▸ **Work to be completed**
Could you turn the lines below into a Markdown table with two columns, "Row" for the row number and "Line" for the line itself, leaving out the blank lines?
┌─ Provided data
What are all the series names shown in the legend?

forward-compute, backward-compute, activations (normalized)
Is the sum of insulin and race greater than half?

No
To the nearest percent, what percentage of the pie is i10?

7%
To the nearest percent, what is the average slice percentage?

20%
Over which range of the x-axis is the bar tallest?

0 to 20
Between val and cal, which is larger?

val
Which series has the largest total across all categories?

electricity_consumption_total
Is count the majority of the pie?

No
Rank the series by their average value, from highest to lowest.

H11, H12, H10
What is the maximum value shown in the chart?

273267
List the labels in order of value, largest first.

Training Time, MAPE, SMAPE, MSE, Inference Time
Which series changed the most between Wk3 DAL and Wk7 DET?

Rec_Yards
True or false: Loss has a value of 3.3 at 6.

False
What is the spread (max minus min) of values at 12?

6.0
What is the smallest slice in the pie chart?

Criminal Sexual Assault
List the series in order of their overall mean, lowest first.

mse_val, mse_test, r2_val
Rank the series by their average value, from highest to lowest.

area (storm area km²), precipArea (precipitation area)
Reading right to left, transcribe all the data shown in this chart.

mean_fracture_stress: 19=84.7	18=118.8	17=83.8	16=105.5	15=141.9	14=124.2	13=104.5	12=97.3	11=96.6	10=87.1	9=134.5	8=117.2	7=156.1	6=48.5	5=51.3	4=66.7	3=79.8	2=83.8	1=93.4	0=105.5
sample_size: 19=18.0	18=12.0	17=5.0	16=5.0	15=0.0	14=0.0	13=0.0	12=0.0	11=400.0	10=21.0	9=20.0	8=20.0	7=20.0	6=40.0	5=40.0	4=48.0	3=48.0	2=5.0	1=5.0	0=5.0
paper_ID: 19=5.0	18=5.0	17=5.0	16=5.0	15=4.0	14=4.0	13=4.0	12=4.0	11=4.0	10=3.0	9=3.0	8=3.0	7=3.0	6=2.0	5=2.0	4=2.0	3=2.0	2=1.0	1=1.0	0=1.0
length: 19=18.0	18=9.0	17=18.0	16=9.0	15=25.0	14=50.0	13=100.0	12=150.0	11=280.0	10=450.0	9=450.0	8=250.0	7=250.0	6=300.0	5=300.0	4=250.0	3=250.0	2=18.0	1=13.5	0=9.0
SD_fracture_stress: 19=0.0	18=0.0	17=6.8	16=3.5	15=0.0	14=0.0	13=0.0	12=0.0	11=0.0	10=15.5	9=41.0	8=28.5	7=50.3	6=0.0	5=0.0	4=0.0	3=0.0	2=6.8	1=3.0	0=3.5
└─
▸ **Solution for this exercise**
| Row | Line |
|---|---|
| 1 | What are all the series names shown in the legend? |
| 2 | forward-compute, backward-compute, activations (normalized) |
| 3 | Is the sum of insulin and race greater than half? |
| 4 | No |
| 5 | To the nearest percent, what percentage of the pie is i10? |
| 6 | 7% |
| 7 | To the nearest percent, what is the average slice percentage? |
| 8 | 20% |
| 9 | Over which range of the x-axis is the bar tallest? |
| 10 | 0 to 20 |
| 11 | Between val and cal, which is larger? |
| 12 | val |
| 13 | Which series has the largest total across all categories? |
| 14 | electricity_consumption_total |
| 15 | Is count the majority of the pie? |
| 16 | No |
| 17 | Rank the series by their average value, from highest to lowest. |
| 18 | H11, H12, H10 |
| 19 | What is the maximum value shown in the chart? |
| 20 | 273267 |
| 21 | List the labels in order of value, largest first. |
| 22 | Training Time, MAPE, SMAPE, MSE, Inference Time |
| 23 | Which series changed the most between Wk3 DAL and Wk7 DET? |
| 24 | Rec_Yards |
| 25 | True or false: Loss has a value of 3.3 at 6. |
| 26 | False |
| 27 | What is the spread (max minus min) of values at 12? |
| 28 | 6.0 |
| 29 | What is the smallest slice in the pie chart? |
| 30 | Criminal Sexual Assault |
| 31 | List the series in order of their overall mean, lowest first. |
| 32 | mse_val, mse_test, r2_val |
| 33 | Rank the series by their average value, from highest to lowest. |
| 34 | area (storm area km²), precipArea (precipitation area) |
| 35 | Reading right to left, transcribe all the data shown in this chart. |
| 36 | mean_fracture_stress: 19=84.7	18=118.8	17=83.8	16=105.5	15=141.9	14=124.2	13=104.5	12=97.3	11=96.6	10=87.1	9=134.5	8=117.2	7=156.1	6=48.5	5=51.3	4=66.7	3=79.8	2=83.8	1=93.4	0=105.5 |
| 37 | sample_size: 19=18.0	18=12.0	17=5.0	16=5.0	15=0.0	14=0.0	13=0.0	12=0.0	11=400.0	10=21.0	9=20.0	8=20.0	7=20.0	6=40.0	5=40.0	4=48.0	3=48.0	2=5.0	1=5.0	0=5.0 |
| 38 | paper_ID: 19=5.0	18=5.0	17=5.0	16=5.0	15=4.0	14=4.0	13=4.0	12=4.0	11=4.0	10=3.0	9=3.0	8=3.0	7=3.0	6=2.0	5=2.0	4=2.0	3=2.0	2=1.0	1=1.0	0=1.0 |
| 39 | length: 19=18.0	18=9.0	17=18.0	16=9.0	15=25.0	14=50.0	13=100.0	12=150.0	11=280.0	10=450.0	9=450.0	8=250.0	7=250.0	6=300.0	5=300.0	4=250.0	3=250.0	2=18.0	1=13.5	0=9.0 |
| 40 | SD_fracture_stress: 19=0.0	18=0.0	17=6.8	16=3.5	15=0.0	14=0.0	13=0.0	12=0.0	11=0.0	10=15.5	9=41.0	8=28.5	7=50.3	6=0.0	5=0.0	4=0.0	3=0.0	2=6.8	1=3.0	0=3.5 |